Search the entries below for "frame". Report each line where it occurs.

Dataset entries
___

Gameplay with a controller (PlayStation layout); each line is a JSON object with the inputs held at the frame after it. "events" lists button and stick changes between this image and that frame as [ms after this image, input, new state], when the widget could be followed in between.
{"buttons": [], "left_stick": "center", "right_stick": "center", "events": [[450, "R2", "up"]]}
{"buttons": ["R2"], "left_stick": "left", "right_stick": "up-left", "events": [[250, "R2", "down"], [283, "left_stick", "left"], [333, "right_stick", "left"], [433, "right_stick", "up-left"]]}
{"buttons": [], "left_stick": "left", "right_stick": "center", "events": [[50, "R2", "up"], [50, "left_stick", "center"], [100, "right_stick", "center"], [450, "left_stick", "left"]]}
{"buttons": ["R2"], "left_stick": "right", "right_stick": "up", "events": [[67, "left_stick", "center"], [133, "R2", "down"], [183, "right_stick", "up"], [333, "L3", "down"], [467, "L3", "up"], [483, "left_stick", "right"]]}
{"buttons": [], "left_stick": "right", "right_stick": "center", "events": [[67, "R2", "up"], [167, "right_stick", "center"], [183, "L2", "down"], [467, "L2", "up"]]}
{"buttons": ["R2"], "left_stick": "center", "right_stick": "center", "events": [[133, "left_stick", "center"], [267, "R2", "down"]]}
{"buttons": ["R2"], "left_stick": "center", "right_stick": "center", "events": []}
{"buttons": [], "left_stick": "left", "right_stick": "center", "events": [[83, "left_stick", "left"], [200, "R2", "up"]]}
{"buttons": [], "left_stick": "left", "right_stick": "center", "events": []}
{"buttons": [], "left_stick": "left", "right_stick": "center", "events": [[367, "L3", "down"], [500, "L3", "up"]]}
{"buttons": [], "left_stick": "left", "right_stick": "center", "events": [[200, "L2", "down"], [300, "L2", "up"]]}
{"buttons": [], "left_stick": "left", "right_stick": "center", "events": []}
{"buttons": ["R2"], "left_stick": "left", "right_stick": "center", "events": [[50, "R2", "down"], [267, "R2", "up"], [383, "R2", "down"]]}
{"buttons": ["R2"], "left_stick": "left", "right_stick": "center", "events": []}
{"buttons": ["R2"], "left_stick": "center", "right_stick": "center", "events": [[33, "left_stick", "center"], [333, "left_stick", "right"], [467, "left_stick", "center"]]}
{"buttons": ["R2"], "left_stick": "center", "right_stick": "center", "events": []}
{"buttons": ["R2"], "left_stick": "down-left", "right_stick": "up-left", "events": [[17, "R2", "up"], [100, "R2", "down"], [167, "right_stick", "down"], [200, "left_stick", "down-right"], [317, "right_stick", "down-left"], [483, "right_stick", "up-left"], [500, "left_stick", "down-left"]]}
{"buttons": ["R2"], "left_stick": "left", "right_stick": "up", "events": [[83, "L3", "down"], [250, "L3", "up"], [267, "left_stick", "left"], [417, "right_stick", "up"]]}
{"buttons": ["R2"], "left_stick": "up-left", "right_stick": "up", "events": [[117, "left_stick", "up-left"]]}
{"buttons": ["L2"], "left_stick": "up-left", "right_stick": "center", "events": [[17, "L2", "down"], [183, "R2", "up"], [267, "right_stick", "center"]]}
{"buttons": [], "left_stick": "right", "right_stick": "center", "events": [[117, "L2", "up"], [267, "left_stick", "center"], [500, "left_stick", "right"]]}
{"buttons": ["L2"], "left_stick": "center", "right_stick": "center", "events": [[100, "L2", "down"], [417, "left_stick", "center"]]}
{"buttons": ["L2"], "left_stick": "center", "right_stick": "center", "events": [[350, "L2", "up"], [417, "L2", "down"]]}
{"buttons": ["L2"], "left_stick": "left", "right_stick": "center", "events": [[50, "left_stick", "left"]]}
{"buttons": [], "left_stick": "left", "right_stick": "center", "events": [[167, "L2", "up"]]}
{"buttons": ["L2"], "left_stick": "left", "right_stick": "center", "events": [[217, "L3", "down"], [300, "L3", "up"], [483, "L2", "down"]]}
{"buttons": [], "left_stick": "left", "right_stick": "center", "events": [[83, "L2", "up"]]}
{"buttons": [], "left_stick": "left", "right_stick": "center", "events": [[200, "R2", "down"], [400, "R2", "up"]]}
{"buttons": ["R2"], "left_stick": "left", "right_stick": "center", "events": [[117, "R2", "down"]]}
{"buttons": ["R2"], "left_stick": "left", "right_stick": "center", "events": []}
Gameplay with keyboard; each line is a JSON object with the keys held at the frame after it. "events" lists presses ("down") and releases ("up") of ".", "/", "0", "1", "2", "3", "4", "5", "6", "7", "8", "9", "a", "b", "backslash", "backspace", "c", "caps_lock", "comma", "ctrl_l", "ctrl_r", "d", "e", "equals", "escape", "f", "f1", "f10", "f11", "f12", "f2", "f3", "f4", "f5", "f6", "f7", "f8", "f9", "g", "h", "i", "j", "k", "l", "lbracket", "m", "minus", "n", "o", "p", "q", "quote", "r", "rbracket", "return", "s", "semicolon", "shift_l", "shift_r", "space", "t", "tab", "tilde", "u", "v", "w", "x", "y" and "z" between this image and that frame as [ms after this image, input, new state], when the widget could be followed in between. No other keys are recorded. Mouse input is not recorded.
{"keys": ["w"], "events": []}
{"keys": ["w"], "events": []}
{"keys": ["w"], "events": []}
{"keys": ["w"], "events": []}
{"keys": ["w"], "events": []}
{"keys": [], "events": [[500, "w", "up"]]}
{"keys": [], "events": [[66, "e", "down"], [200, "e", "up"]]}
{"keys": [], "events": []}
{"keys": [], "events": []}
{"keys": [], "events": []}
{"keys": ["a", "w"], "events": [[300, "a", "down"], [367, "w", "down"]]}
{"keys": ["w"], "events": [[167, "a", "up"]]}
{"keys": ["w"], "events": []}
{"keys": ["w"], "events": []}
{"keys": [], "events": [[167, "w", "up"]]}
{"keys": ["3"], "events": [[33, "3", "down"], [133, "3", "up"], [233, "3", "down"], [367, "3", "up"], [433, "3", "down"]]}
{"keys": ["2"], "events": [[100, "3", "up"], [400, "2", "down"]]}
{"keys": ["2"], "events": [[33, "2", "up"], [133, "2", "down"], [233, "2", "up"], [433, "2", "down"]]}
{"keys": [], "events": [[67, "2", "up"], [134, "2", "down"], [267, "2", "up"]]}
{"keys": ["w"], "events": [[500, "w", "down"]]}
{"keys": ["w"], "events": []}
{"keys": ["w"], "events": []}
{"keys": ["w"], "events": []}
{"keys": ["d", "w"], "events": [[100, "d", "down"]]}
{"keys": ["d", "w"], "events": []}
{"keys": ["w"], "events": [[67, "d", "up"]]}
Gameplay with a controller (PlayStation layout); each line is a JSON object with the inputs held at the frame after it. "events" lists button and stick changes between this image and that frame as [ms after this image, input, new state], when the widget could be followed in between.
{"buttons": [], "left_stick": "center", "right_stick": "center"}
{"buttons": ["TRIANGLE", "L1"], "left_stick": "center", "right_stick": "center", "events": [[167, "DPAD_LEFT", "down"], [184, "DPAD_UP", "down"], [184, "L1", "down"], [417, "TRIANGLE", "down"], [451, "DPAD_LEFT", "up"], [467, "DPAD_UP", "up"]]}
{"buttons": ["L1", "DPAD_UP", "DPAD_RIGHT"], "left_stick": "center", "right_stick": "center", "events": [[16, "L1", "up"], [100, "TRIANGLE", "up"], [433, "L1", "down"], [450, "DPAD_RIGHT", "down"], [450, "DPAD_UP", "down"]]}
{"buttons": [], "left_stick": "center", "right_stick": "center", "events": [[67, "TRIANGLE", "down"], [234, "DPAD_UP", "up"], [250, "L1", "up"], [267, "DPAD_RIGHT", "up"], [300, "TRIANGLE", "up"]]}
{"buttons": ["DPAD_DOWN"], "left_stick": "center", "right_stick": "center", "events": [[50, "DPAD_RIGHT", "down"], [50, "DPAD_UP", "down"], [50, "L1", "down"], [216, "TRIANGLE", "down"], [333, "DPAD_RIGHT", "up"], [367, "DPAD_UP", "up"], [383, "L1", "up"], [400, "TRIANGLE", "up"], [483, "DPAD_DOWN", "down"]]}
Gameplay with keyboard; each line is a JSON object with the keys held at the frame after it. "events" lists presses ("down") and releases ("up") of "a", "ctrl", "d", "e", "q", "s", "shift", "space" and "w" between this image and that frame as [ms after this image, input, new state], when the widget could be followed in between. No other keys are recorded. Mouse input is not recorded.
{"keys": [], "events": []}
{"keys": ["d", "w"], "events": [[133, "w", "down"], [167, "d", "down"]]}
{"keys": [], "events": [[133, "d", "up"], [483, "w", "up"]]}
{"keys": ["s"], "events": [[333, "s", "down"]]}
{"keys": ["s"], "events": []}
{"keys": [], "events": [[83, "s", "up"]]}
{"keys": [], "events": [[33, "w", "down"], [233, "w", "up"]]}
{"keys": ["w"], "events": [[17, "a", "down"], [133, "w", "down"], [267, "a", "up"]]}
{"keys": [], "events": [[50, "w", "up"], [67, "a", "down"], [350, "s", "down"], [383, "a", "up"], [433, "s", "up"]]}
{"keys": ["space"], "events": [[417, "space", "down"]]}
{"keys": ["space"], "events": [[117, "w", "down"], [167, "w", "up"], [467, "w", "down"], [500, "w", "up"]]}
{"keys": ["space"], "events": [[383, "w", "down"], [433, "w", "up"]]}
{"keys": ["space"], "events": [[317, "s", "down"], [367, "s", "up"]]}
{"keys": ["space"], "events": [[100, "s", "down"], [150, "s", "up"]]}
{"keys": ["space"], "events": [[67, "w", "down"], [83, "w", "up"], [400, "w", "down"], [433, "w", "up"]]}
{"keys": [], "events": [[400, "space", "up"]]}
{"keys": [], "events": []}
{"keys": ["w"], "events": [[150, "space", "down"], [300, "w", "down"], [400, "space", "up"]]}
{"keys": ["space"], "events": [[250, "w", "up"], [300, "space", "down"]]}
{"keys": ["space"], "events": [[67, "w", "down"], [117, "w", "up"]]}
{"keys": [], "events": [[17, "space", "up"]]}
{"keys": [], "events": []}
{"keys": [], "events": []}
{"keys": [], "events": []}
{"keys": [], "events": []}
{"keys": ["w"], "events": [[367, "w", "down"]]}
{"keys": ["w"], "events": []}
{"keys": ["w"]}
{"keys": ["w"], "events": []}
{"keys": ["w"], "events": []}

___

■ Solution:
Gameplay with a controller (PlayStation layout); each line is a JSON object with the inputs held at the frame after it. "events" lists button and stick changes between this image and that frame as [ms after this image, input, new state], when the widget could be followed in between.
Gameplay with keyboard; each line is a JSON object with the keys held at the frame after it. "events" lists presses ("down") and releases ("up") of ".", "/", "0", "1", "2", "3", "4", "5", "6", "7", "8", "9", "a", "b", "backslash", "backspace", "c", "caps_lock", "comma", "ctrl_l", "ctrl_r", "d", "e", "equals", "escape", "f", "f1", "f10", "f11", "f12", "f2", "f3", "f4", "f5", "f6", "f7", "f8", "f9", "g", "h", "i", "j", "k", "l", "lbracket", "m", "minus", "n", "o", "p", "q", "quote", "r", "rbracket", "return", "s", "semicolon", "shift_l", "shift_r", "space", "t", "tab", "tilde", "u", "v", "w", "x", "y" and "z" between this image and that frame as [ms after this image, input, new state], when the widget could be followed in between. No other keys are recorded. Mouse input is not recorded.
Gameplay with a controller (PlayStation layout); each line is a JSON object with the inputs held at the frame after it. "events" lists button and stick changes between this image and that frame as [ms after this image, input, new state], when the widget could be followed in between.
Gameplay with keyboard; each line is a JSON object with the keys held at the frame after it. "events" lists presses ("down") and releases ("up") of "a", "ctrl", "d", "e", "q", "s", "shift", "space" and "w" between this image and that frame as [ms after this image, input, new state], when the widget could be followed in between. No other keys are recorded. Mouse input is not recorded.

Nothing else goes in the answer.